15.10 - Batch Directory Scan - Parallel Transporter

Teradata Parallel Transporter User Guide

prodname
Parallel Transporter
vrm_release
15.10
category
User Guide
featnum
B035-2445-035K

Batch Directory Scan

Batch Directory Scan uses multiple DataConnector operator instances to scan an external directory of flat files, searching for files that match the wildcard specification in the FileName attribute.

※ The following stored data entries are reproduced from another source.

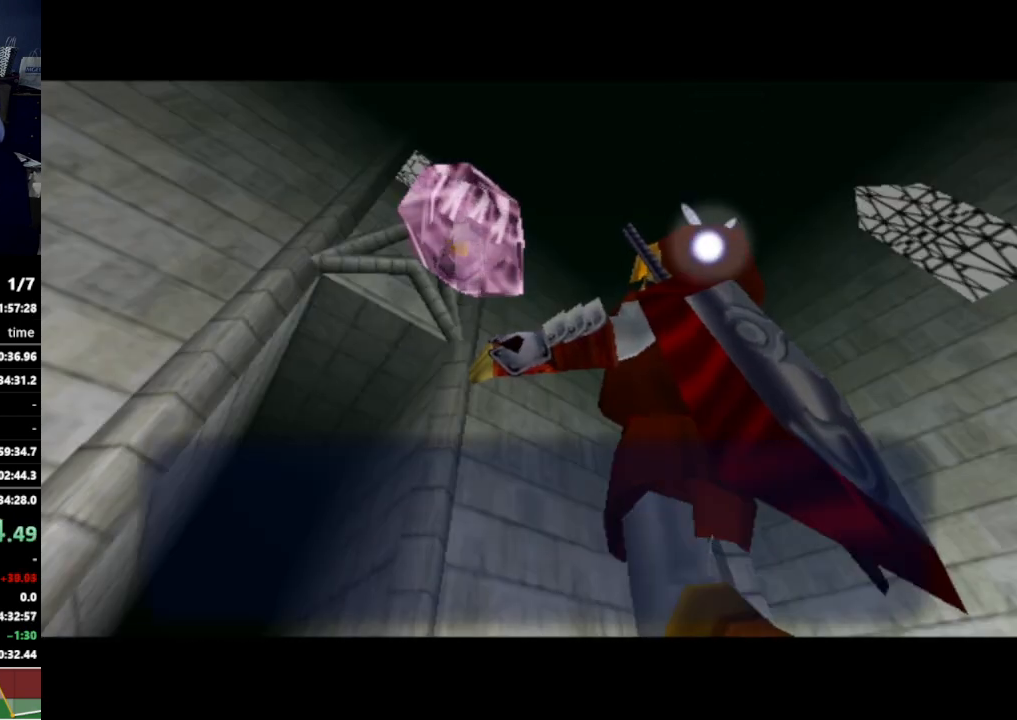
{"dt_ms": 500, "buttons": [], "left_stick": "center", "right_stick": "center", "events": []}
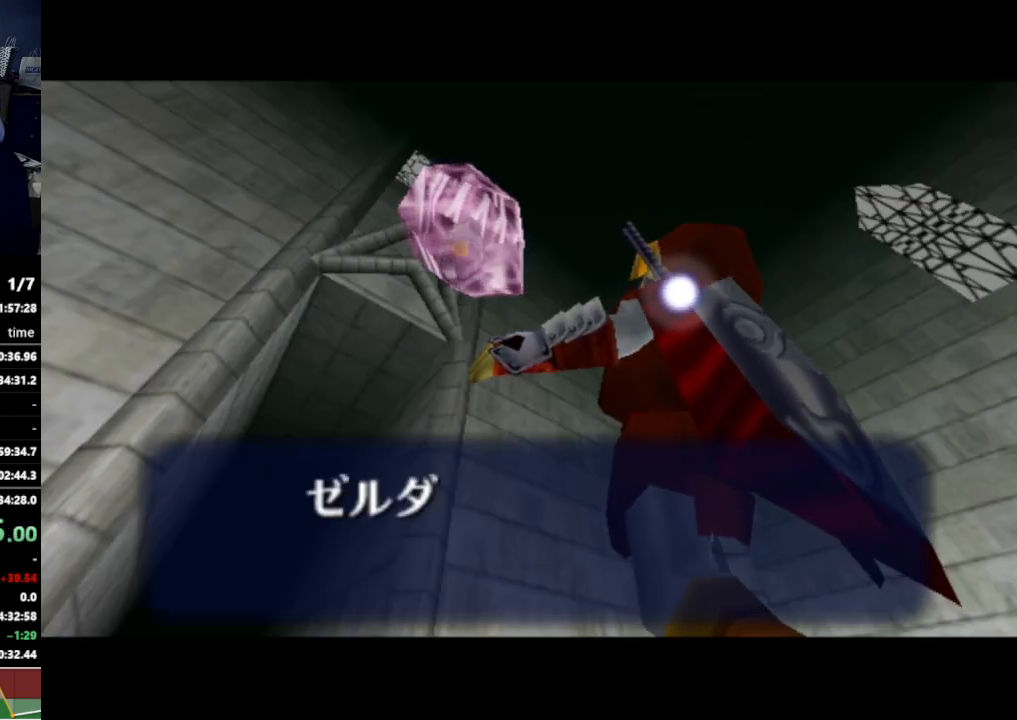
{"dt_ms": 500, "buttons": [], "left_stick": "center", "right_stick": "center", "events": []}
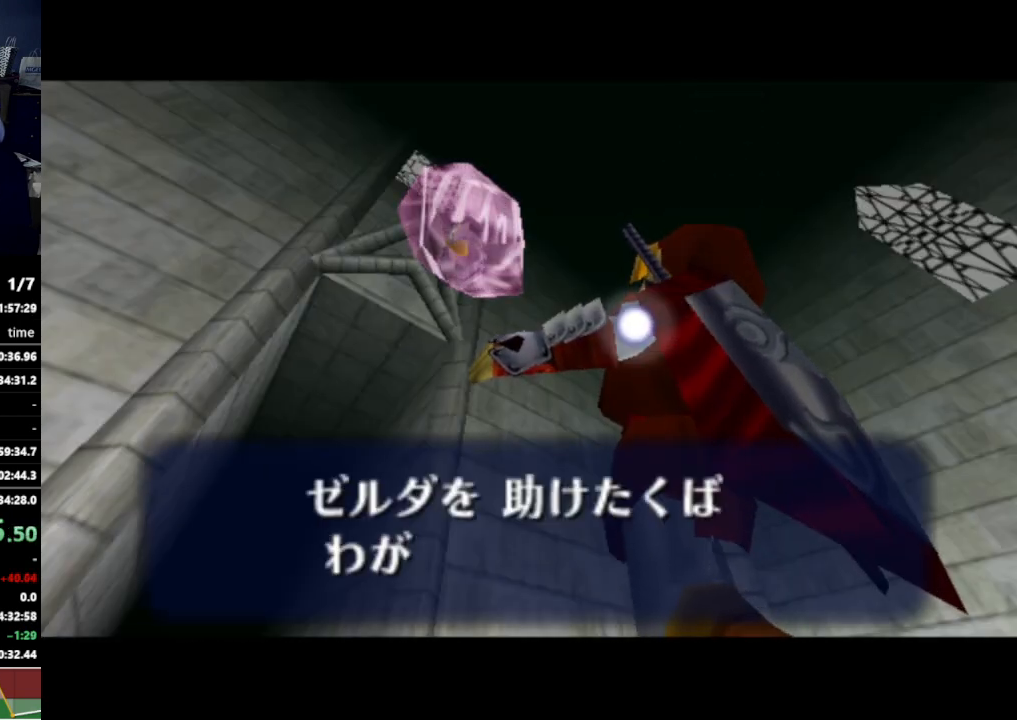
{"dt_ms": 500, "buttons": [], "left_stick": "center", "right_stick": "center", "events": [[433, "B", "down"], [467, "B", "up"]]}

When the scan is complete, DataConnector places the data in the data stream for use by the consumer operator in the next job step. No further scanning is done, and any data added to the flat files after the scan will not be picked up until the next time the job is run.

Strategy

Use the following strategy when setting up the Batch directory scan:

  • Specify the name of the directory to be scanned using the DataConnector operator DirectoryPath attribute.
  • Use the wildcard character ( * ) for the FileName attribute, as follows:
  • Specify “*” to instruct the DataConnector operator to scan and load all files in the directory.
  • Specify “abc.*” to instruct the DataConnector operator to scan for all files in the directory having file names that begin with the specified character string.
  • Use the ArchiveDirectoryPath attribute to specify an archive directory. When the scan is complete for a particular batch job, the scanned files will be moved to the archive directory. This prevents the build-up of old data in the “scanning” directory and prevents the job from seeing the old data the next time it runs.
  • No limit exists to the number of files that can be used as input while appearing as a single source to Teradata PT. Multiple instances of the operator can be specified to speed the data acquisition process.
  • For the sample script that corresponds to this job, see the following script in the sample/userguide directory:

    PTS00014: Batch Directory Scan.

    Note: The Batch Directory Scan functionality is supported when using the HDFS API interface to process Hadoop files, but is not supported when using the TDCH-TPT interface to process Hadoop files and tables. For more information, see “Processing Hadoop Files and Tables” in Chapter 3 of the Teradata Parallel Transporter Reference.